Speeding up LIKE with placeholders?

Dan Sugalski

Is there any good way to speed up SQL that uses like and has placeholders?

Here's the scoop. I've got a system that uses a lot of pre-generated
SQL with placeholders in it. At runtime these SQL statements are
fired off (through the C PQexecParams function, if that matters) for
execution. No prepares or anything, just bare statements with $1 and
friends, with the values passed in as parameters. Straightforward,
and no big deal.

Unfortunately, performance is horrible.
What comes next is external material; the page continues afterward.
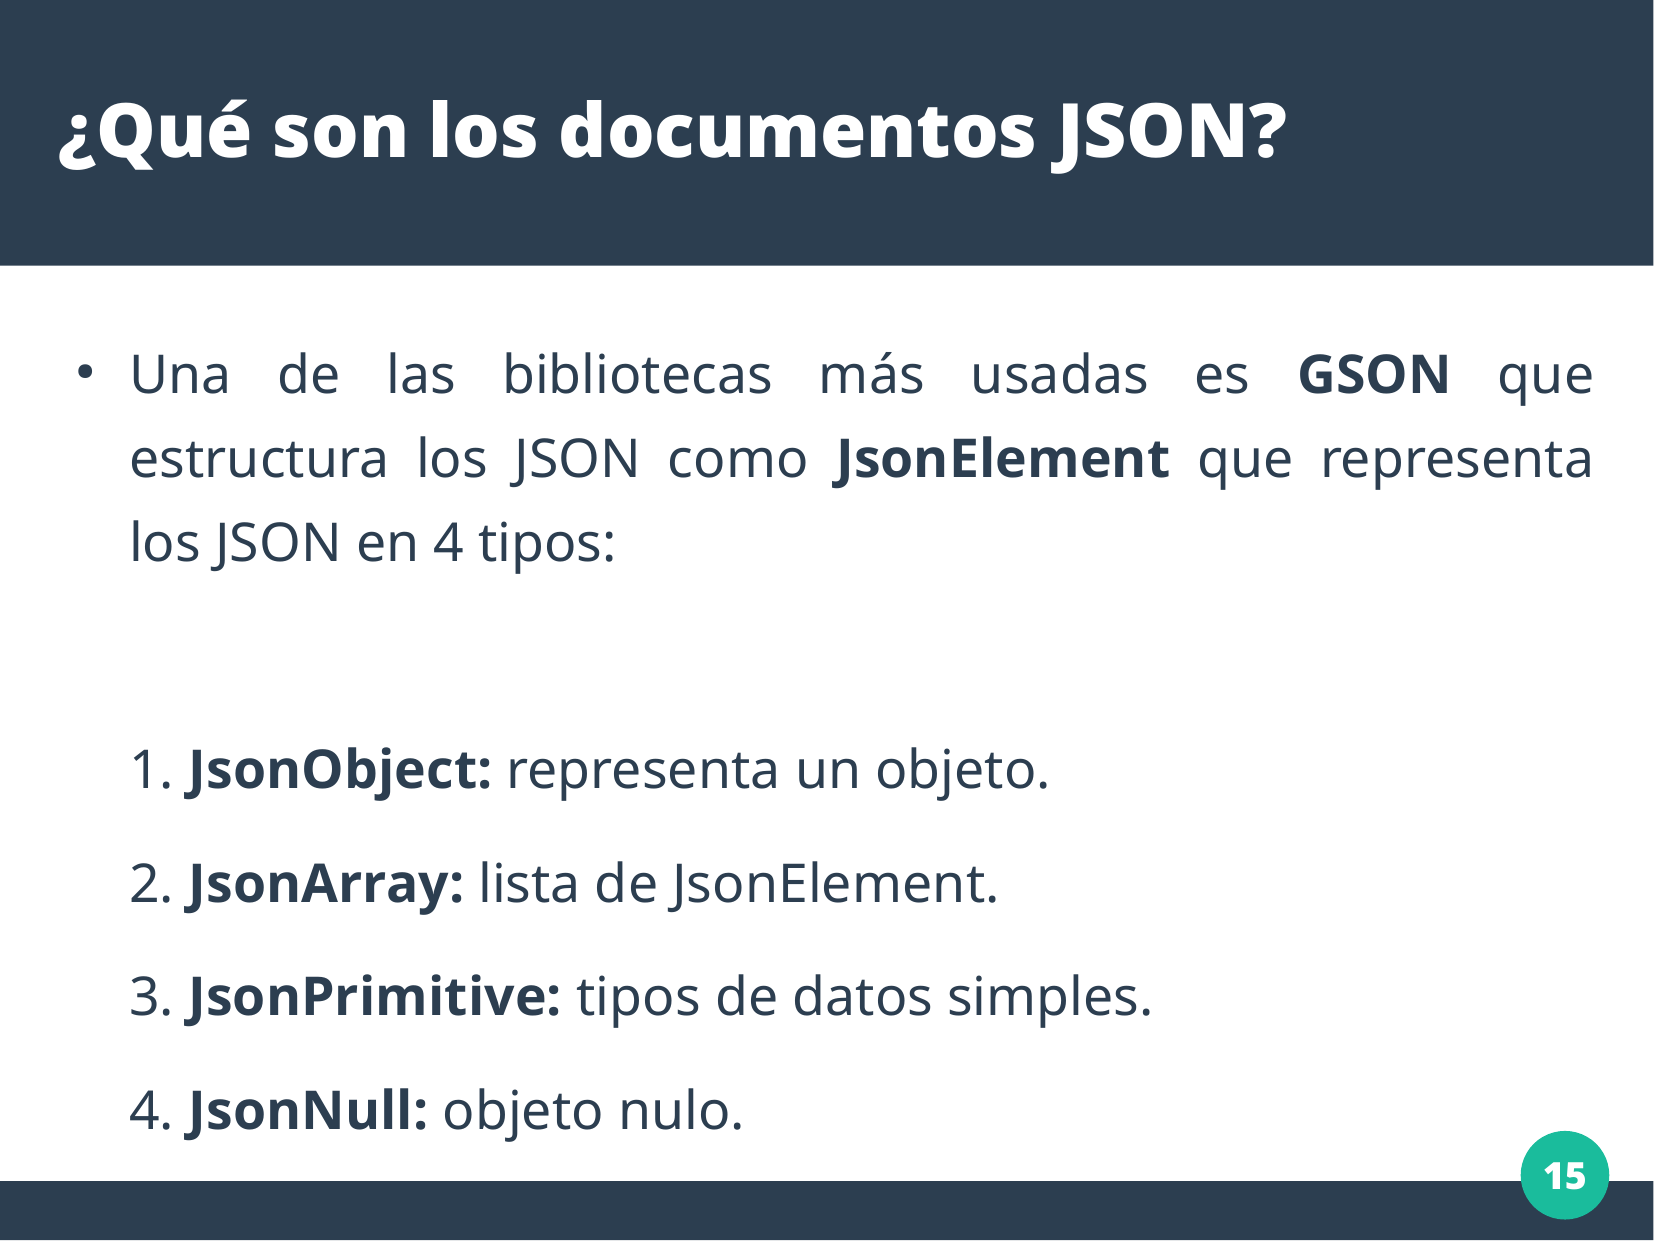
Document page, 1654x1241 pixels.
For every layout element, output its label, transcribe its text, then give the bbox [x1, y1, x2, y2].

list Una de las bibliotecas más usadas es GSON que estructura los JSON como JsonElement que representa los JSON en 4 tipos: 1. JsonObject: representa un objeto. 2. JsonArray: lista de JsonElement. 3. JsonPrimitive: tipos de datos simples. 4. JsonNull: objeto nulo. [59, 324, 1595, 1152]
title ¿Qué son los documentos JSON? [59, 49, 1595, 207]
And when I mean horrible,
we're talking 6 orders of magnitude (101355.884 ms vs 0.267 ms) when
checked out via EXPLAIN ANALYZE. The slow version has the SQL defined
as a function with the parameters passed in, while the fast way has
the parameters substituted in, and the query plan for the slow
version notes that it's doing a sequential scan, while the fast
version uses one of the indexes. (And the field being LIKEd has a
b-tree index on it) The LIKE condition always has a constant prefix
-- it's 'S%' or 'S42343%' -- so it fits the index.
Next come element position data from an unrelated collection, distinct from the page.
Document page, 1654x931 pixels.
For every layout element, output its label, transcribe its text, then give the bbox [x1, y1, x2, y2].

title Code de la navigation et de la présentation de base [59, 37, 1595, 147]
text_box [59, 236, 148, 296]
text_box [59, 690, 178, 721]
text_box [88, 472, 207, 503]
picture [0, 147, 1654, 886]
Now, I'd not be surprised for a generic function to do this, if the
plan is created when the function is created, and I can deal with
that. I'd figure, though, that since the parameters are being passed
into PQexecParams basically to get them out of band so I don't have
to deal with escaping, quoting, and suchlike things, that the
optimizer would look at things *after* the substitution was done.

Is there anything I can do to speed this up, short of doing the
parameter substitution myself and skipping PQexecParams here? (Which
I'd rather not, since it's a pain and somewhat error-prone (for me,
at least))
--
Dan

--------------------------------------it's like this-------------------
Dan Sugalski even samurai
da*@sidhe.org have teddy bears and even
teddy bears get drunk

---------------------------(end of broadcast)---------------------------
TIP 7: don't forget to increase your free space map settings

Nov 23 '05 #1

Subscribe Post Reply

2407

Tom Lane

Dan Sugalski <da*@sidhe.org> writes:

I'd figure, though, that since the parameters are being passed
into PQexecParams basically to get them out of band so I don't have
to deal with escaping, quoting, and suchlike things, that the
optimizer would look at things *after* the substitution was done.
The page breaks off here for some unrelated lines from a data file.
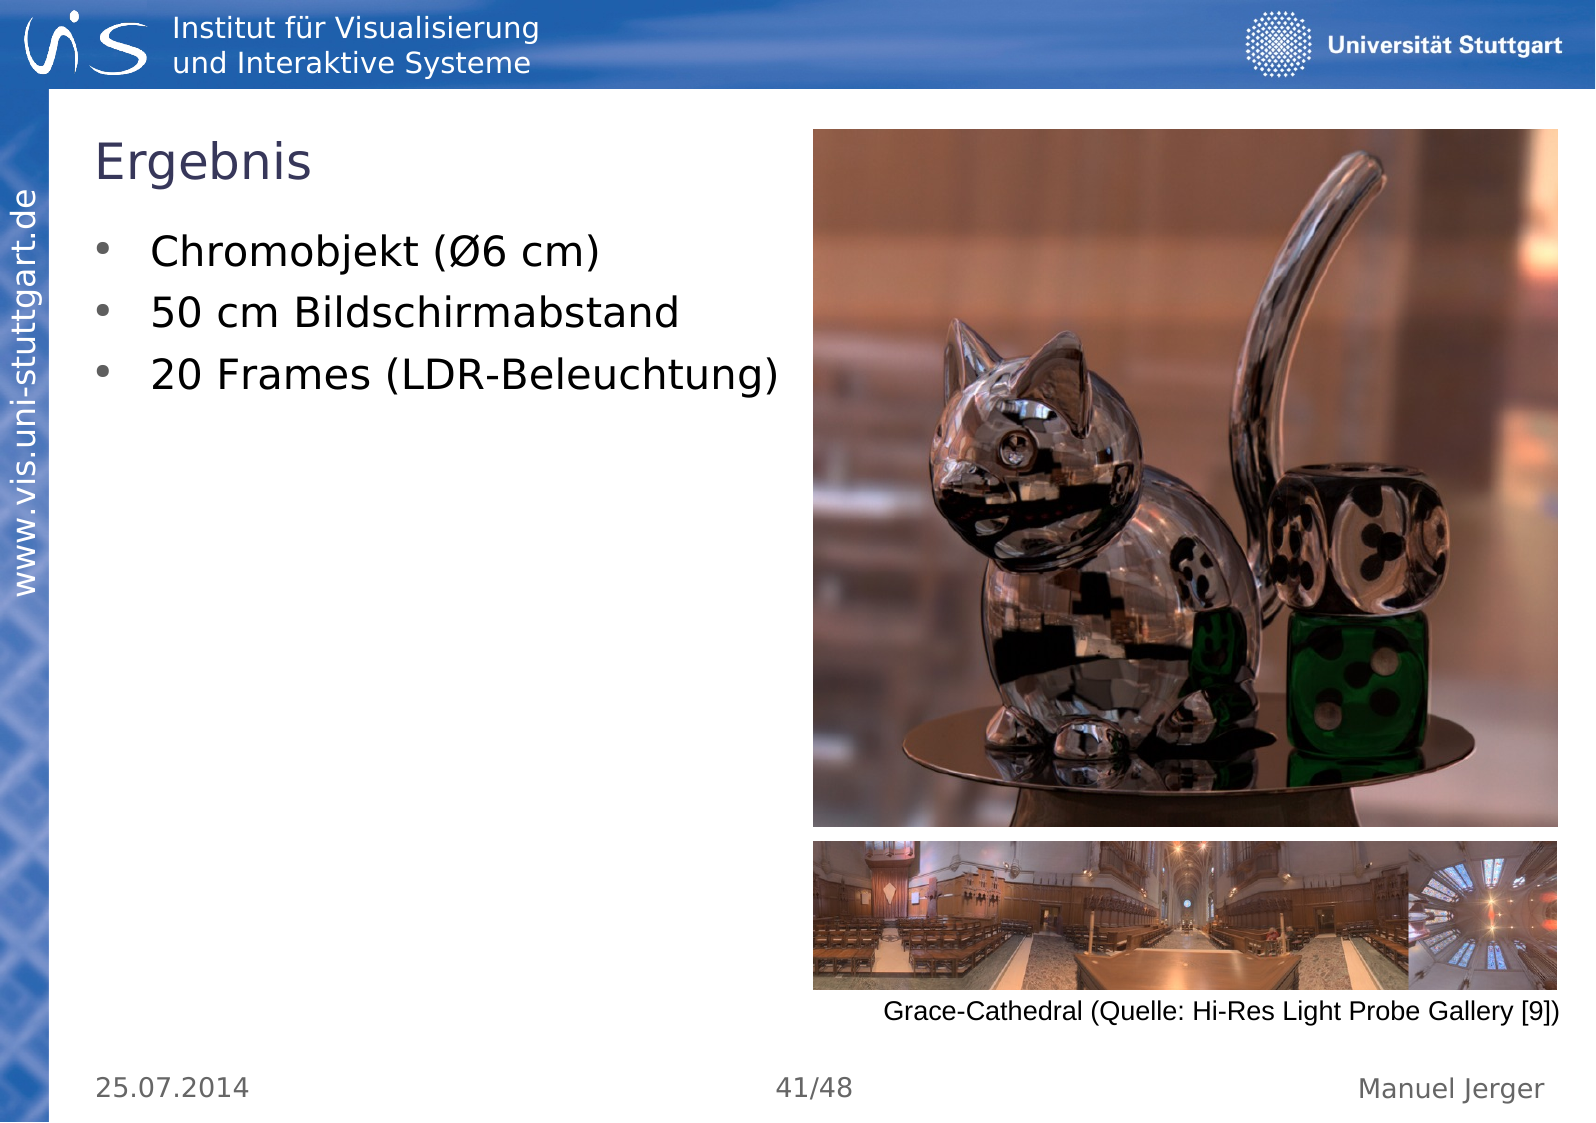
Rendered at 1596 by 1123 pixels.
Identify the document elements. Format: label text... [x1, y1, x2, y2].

text_box Grace-Cathedral (Quelle: Hi-Res Light Probe Gallery [9]) [868, 986, 1575, 1034]
picture [24, 0, 1596, 89]
picture [813, 129, 1558, 827]
picture [813, 841, 1557, 991]
picture [0, 0, 49, 1122]
list Chromobjekt (Ø6 cm) 50 cm Bildschirmabstand 20 Frames (LDR-Beleuchtung) [94, 224, 1548, 1052]
title Ergebnis [94, 117, 1534, 201]
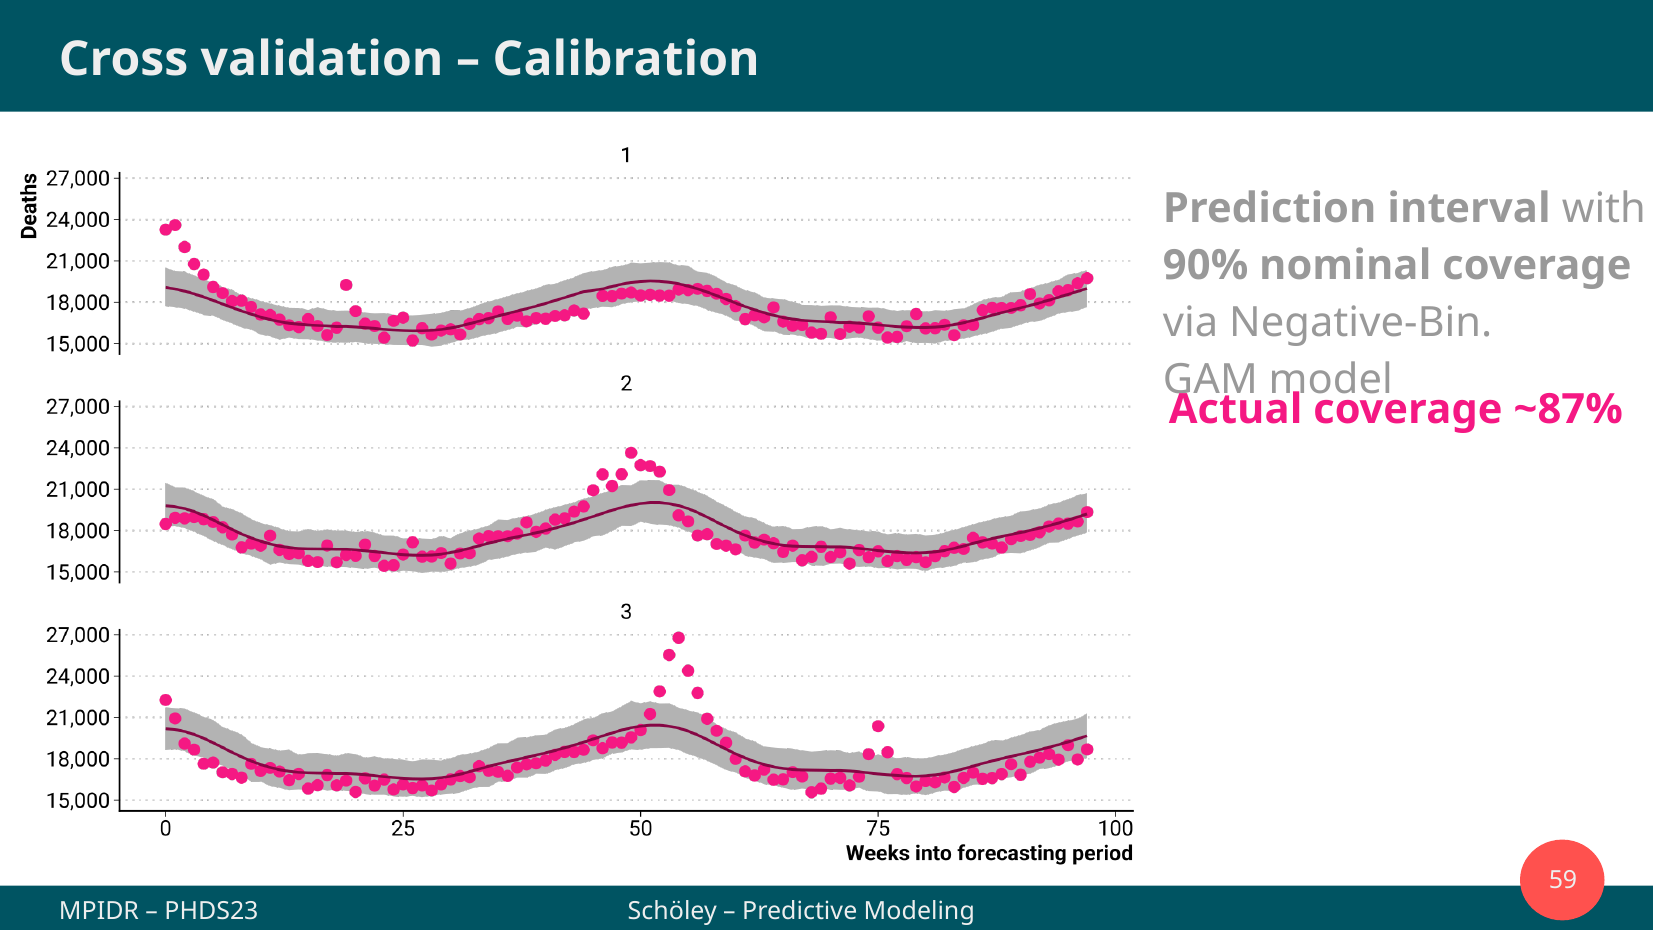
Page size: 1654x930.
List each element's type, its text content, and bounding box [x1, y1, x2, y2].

You'd figure wrong :-(. The present mechanism for the LIKE-to-index
optimization requires the LIKE pattern to be a pure, unadulterated constant.

regards, tom lane

---------------------------(end of broadcast)---------------------------
TIP 1: subscribe and unsubscribe commands go to ma*******@postgresql.org

Nov 23 '05 #2

Dan Sugalski

At 5:19 PM -0400 9/10/04, Tom Lane wrote:

Dan Sugalski <da*@sidhe.org> writes:
I'd figure, though, that since the parameters are being passed
into PQexecParams basically to get them out of band so I don't have
to deal with escaping, quoting, and suchlike things, that the
optimizer would look at things *after* the substitution was done.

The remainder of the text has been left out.